It’s not like there’s any shortage of awesome stuff to foist upon your friends and family this holiday season. For example: Maybe they want this irrational numbers wall clock or a pair of leg corsets. And who could resist a wine-bottle holder shaped like a drunken deer?
But just in case you’re a mean old scrooge who doesn’t believe your relatives deserve this statue of a disembodied hand cradling a naked baby with wings, here’s another idea: Support a DIY project that your giftee might find cool. Crowd-funding sites like Kickstarter and IndieGoGo make it easy to find worthy campaigns. Here are 10 of our favorites:
1. Project Repat (Kickstarter): An astounding 95 percent of donated clothes end up in the developing world,* where many end up getting thrown away. The Project Repat crew rescues the old clothes, then works with artisans in the developing world to transform them into new hipster fashion statements to be sold in the United States. The proceeds go to charities in the countries where the clothes made their stopover.
2. Pop-Hop Books & Curio (Kickstarter): Considering the dire plight of independent bookstores, perhaps the bookworm in your life would appreciate a donation on her behalf to this new books/zines/collectibles store and arts space in LA.
3. Biket Initiative (IndieGoGo) This cool project eventually aims to bring bamboo bike factories to the developing world, but in the meantime, it’s giving bikes to children who have no other way of getting to school. Your donation of $50 buys a bike for a kid in Mali.
4. Everyone Is Gay (IndieGoGo): In its own words, Everyone Is Gay is “an advice website for all, with an emphasis on Lesbian, Gay, Bisexual, Transgender, and Queer (LGBTQ) youth. The website uses humor and honesty to support these youth, to dialogue with others in the LGBTQ community, and to simultaneously keep everyone laughing.” Your donation will help EIG launch a nationwide tour to high school and college campuses.
5. The First 70 (Kickstarter): By July 2012, the state of California plans to close 70 of its 278 state parks. Saddened by the news, a group of friends decided to try to see all the parks before they were gone for good. Along the way, they discovered that “no one knew exactly what the conditions of closure would be, nor could they see how the state would ultimately benefit.” As a result, they’re aiming to make a documentary film in a bid to change the officials’ mind.
6. Behind the Smokescreen (Emphas.is): Since 2008, Italian photojournalist Rocco Rorandelli has been traveling the globe to document every part of the cigarette life cycle, from farm to factory to convenience store shelf to smokers’ back pockets. So far, his project has taken him to India, China, and Indonesia; next on his list is the good old USA. “I plan to document various aspects of the industry: from farming issues including child labor and immigration, to the facilities of the tobacco giants like Philip Morris, to the cultural links that persist in American society between people and the tobacco industry,” he writes.

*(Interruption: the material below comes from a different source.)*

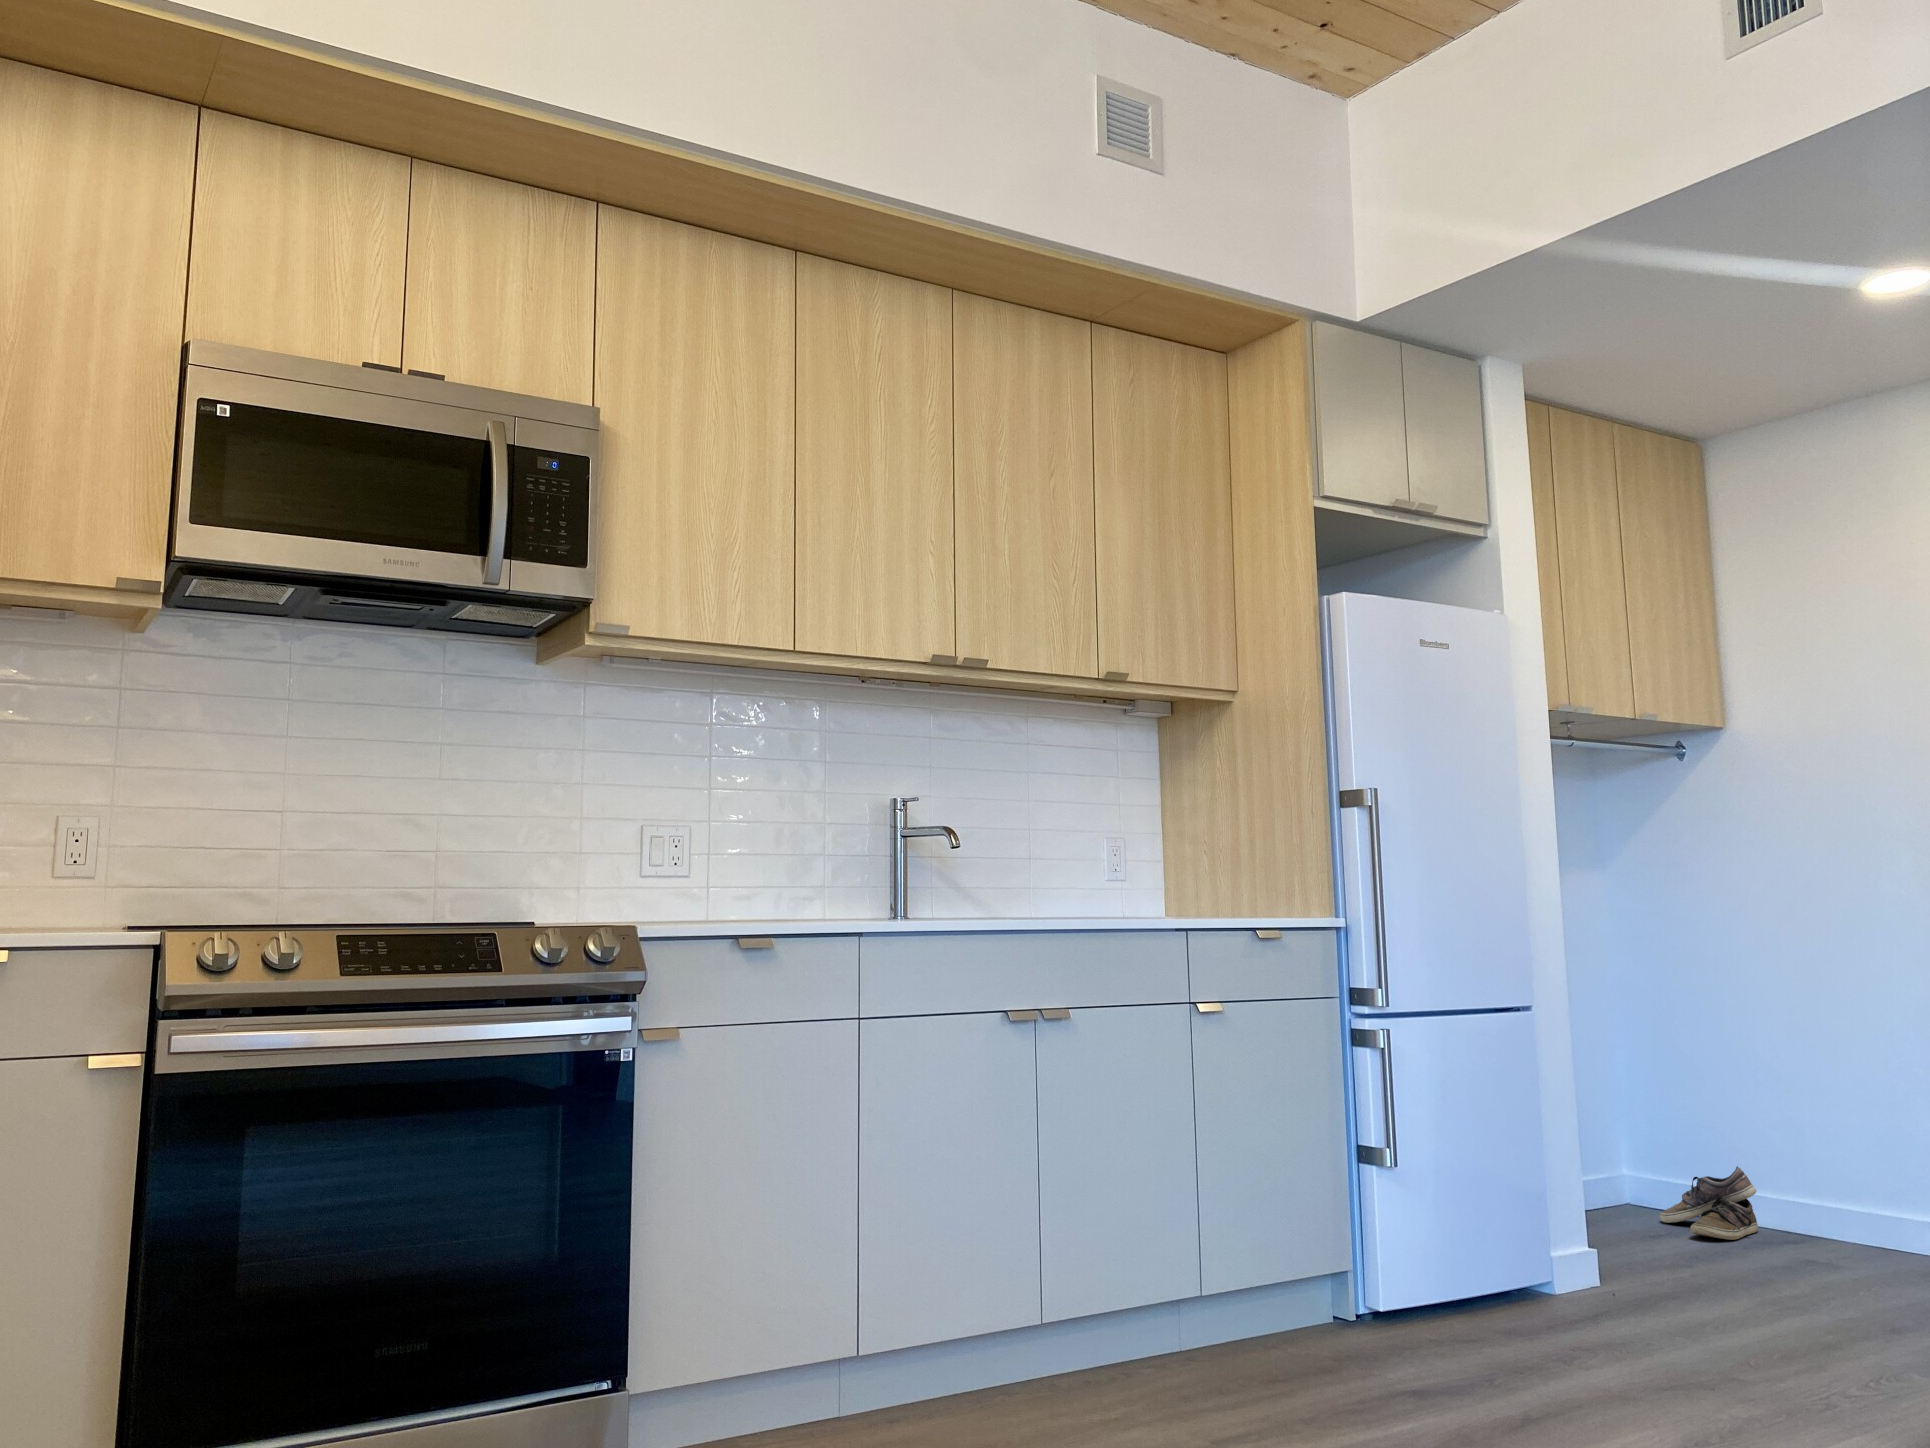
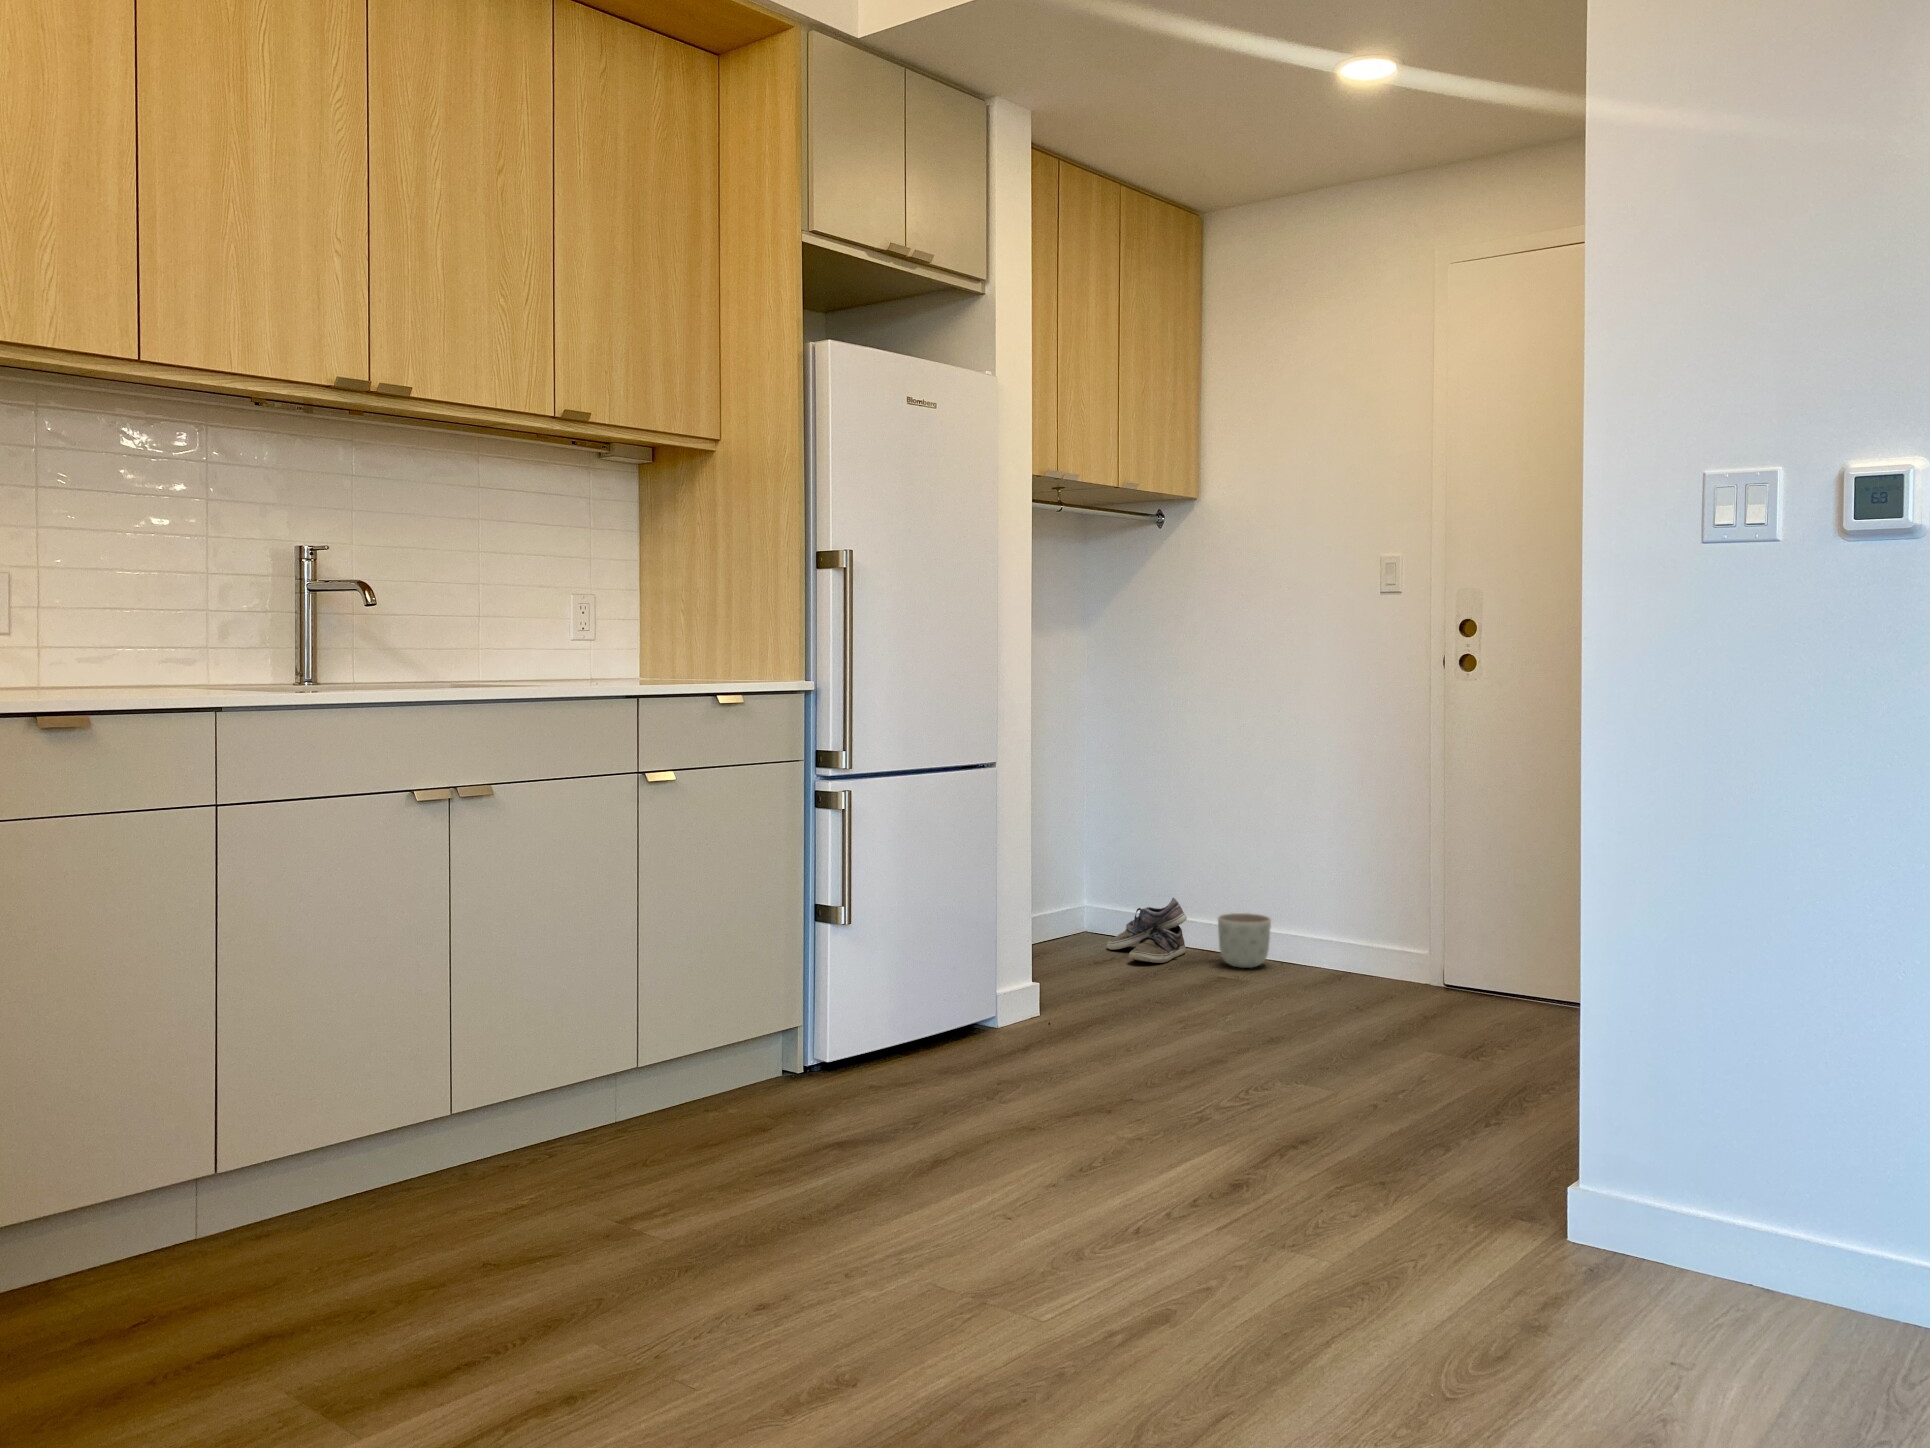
planter: none [1798,1187,1867,1252] -> present [1218,913,1271,968]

Your donation will help Rocco experience Marlboro Country firsthand.
7. Freight Farms (Kickstarter): This startup aims to build “modular, expandable, portable crop production units that can quickly and easily grow food ANYWHERE.” Powered by solar panels and irrigated by reclaimed water, these portable farms are mostly self-sustaining. It’s not hard to see how they could really come in handy in a food desert. Your donation will help get the first freight farms up and running.
8. Soul Food Junkies (Kickstarter): In 2004, filmmaker Byron Hurt found out his dad had pancreatic cancer. Hurt suspected that his dad’s high-fat, meat-heavy diet was partially to blame, so he decided to make a documentary about his dad’s cuisine of choice: soul food. “Through candid interviews with soul food cooks, historians, and scholars, as well as doctors, family members, and everyday people, Soul Food Junkies blends history, humor, and heartwarming stories to place this culinary tradition under the microscope. Both the consequences and the benefits of soul food are carefully addressed. So too is the issue of low access to quality food in black communities, which makes it difficult for some black people to eat healthy.” Maybe you know a foodie who’d like to see this movie get made.
9. Holiday Hope for Survivors (Just Detention International): This one’s 100 percent free! Simply type in a holiday message of hope that you’d like to send to a victim of sexual abuse, and JDI will handwrite it onto a card and send it to someone who needs it.
10. Bay Area Urban Debate League (IndieGoGo): Help a high school kid in the San Francisco Bay Area learn to debate. Your gift of $20 supplies a debater-in-training with “files, timers, tubs to store the evidence they research by hand, and more”; $100 “gets a team of students out to a tournament who otherwise couldn’t make it, helping them their skills against some of the brightest minds in the Bay Area.”
Correction: An earlier version of this article incorrectly stated that 95 percent of clothes donated specifically to Goodwill end up in the developing world. The sentence has been corrected.